**Extrait du document**:
▼▼▼

Garder la vision juste, et le comportement juste qui en découle, demande un effort constant de notre mental pour que notre esprit ne soit pas troublé et détourné par nos ambitions, nos désirs, nos passions… C’est la persévérance dans la voie de la sagesse. La persévérance dans la pratique de la méditation. Mais, dans ce contexte, il ne faut pas donner au mot effort un sens volontariste. Vouloir fait toujours intervenir l’ego : nous allons attendre une réussite, redouter un échec, nous projeter dans un résultat attendu, nous comparer, nous juger, etc. autant de pensées et d’émotions qui troublent notre clairvoyance.

Il faut prendre le mot effort dans le sens de force. Qu’est-ce la force sinon l’utilisation de l’énergie que la nature nous offre ? Cette force peut être utilisée pour faire du bien comme du mal. L’effort juste est la juste utilisation de notre énergie qui dépend elle-même de la juste intention de nos actes. Si nous dispersons cette énergie en mille pensées, en mille actions, nous n’en retirerons aucune force. Si nous la détournons à notre seul profit, nous empêchons cette énergie de circuler. Car c’est le flux de cette énergie qui nous guide et nous maintient sur la voie, comme la rivière guide et maintient le bateau qui suit son courant.

▲▲▲

**Travail à faire**:
[1] Indiquez si chacune des affirmations suivantes concorde avec le passage sur l'effort juste, en répondant par oui ou par non et en citant fidèlement les mots du passage qui tranchent la question. (a) Le mot effort doit y être compris dans un sens volontariste. (b) Disperser son énergie en mille pensées ne permet d'en retirer aucune force. (c) Le flux de l'énergie y est comparé à une rivière qui guide un bateau.
[2] Poursuivez le passage sur l'effort juste en quelques phrases, à la suite de sa dernière phrase.
Les enregistrements n'ont aucun rôle dans ce travail.

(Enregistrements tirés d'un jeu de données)
▼▼▼

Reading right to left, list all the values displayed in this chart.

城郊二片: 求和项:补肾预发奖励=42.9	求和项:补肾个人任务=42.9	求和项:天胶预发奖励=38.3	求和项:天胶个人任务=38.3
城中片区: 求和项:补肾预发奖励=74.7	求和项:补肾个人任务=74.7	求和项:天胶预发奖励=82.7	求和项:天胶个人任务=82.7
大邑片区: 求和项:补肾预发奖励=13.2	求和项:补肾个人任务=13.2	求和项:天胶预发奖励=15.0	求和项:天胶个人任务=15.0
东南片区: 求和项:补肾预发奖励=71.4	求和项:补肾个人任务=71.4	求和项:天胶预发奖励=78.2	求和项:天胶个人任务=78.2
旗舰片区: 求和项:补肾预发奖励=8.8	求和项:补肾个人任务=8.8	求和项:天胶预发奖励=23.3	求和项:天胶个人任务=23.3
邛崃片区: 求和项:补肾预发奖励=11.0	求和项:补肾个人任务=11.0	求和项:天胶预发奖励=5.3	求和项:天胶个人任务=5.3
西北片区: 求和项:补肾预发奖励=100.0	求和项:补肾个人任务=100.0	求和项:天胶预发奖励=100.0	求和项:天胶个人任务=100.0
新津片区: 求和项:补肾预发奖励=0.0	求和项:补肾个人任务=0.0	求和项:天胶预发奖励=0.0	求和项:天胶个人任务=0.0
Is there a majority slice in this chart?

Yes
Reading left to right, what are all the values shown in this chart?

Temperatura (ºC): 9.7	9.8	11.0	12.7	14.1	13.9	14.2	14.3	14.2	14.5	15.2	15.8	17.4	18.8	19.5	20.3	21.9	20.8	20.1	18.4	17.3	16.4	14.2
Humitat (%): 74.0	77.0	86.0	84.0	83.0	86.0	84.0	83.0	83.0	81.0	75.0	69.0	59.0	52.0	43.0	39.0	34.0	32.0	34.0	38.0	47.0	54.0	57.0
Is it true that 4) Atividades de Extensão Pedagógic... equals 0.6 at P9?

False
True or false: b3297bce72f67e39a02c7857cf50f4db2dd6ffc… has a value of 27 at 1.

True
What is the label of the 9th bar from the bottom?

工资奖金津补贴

▲▲▲

**Corrigé de l'exercice**:
[1]
(a) Non : « il ne faut pas donner au mot effort un sens volontariste. »
(b) Oui : « Si nous dispersons cette énergie en mille pensées, en mille actions, nous n’en retirerons aucune force. »
(c) Oui : « comme la rivière guide et maintient le bateau qui suit son courant. »

[2]
L’attention juste

L’attention juste est le résultat de l’effort juste. Rester attentif à ce qu’on ressent, ce qu’on pense, ce qu’on fait, rester attentif au monde qui nous entoure, pas seulement pendant la méditation, mais dans notre vie quotidienne, demande un effort constant.  Il est très facile dans nos sociétés modernes de se laisser submerger par le flot d’informations qui nous assaillent chaque jour. Nous croyons être en contact avec le réel, mais en réalité nous en sommes complètement déconnectés. Pendant que nous regardons nos écrans, que nous réagissons à chaque nouvelle information, que nous émettons des avis, partageons des commentaires, nous ne voyons pas ce qui se passe autour de nous, nous n’entendons pas les gens qui essaient de nous parler, même nos proches, nous ne nous entendons même plus nous-mêmes.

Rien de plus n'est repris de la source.